Records drawn from a dataset
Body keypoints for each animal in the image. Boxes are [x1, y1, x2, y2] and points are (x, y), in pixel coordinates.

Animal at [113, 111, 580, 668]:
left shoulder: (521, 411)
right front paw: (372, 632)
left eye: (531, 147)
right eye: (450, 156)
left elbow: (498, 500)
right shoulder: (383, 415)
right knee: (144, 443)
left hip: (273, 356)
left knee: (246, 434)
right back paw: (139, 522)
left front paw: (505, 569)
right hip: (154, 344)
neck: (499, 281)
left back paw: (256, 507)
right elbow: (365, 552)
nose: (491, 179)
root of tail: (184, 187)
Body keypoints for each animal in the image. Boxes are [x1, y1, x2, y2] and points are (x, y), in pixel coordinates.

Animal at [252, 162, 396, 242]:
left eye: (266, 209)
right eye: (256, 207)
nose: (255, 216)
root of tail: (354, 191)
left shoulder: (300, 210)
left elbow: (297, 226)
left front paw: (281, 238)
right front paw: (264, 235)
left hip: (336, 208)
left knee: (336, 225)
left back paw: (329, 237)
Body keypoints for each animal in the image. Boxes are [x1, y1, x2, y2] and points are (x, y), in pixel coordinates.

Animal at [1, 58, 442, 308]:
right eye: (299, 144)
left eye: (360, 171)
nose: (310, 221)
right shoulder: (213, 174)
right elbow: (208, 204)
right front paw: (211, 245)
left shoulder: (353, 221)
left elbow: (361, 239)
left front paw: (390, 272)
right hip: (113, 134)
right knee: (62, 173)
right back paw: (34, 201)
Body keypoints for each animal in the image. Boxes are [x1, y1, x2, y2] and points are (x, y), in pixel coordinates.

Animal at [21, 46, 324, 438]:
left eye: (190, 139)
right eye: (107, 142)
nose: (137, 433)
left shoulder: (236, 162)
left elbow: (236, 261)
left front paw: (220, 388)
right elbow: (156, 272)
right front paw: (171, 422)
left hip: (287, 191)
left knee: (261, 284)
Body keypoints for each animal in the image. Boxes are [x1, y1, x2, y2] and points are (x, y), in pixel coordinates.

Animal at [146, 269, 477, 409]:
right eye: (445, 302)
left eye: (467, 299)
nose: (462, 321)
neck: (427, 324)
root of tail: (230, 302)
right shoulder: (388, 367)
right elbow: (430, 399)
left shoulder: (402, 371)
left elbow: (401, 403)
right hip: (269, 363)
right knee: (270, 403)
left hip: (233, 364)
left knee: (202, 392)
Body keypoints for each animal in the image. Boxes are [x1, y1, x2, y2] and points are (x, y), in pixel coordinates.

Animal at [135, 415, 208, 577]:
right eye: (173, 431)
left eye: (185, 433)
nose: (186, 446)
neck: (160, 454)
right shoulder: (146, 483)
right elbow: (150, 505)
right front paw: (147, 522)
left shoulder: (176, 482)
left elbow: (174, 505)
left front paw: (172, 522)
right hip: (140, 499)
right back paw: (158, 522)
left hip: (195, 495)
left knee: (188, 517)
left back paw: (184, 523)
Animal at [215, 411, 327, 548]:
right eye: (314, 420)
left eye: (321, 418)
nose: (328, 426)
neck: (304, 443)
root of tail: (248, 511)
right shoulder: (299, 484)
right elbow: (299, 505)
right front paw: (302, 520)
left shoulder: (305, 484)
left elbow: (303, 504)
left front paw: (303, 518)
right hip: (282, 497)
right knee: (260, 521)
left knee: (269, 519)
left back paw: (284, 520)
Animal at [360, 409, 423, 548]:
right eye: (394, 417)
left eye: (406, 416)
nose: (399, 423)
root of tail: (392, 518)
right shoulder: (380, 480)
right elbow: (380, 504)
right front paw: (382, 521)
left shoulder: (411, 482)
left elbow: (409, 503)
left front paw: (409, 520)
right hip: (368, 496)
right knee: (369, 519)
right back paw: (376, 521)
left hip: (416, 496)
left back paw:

| Your goal |
The answer must be one number: how many lines in the records above contain "nose".

| Exercise answer |
8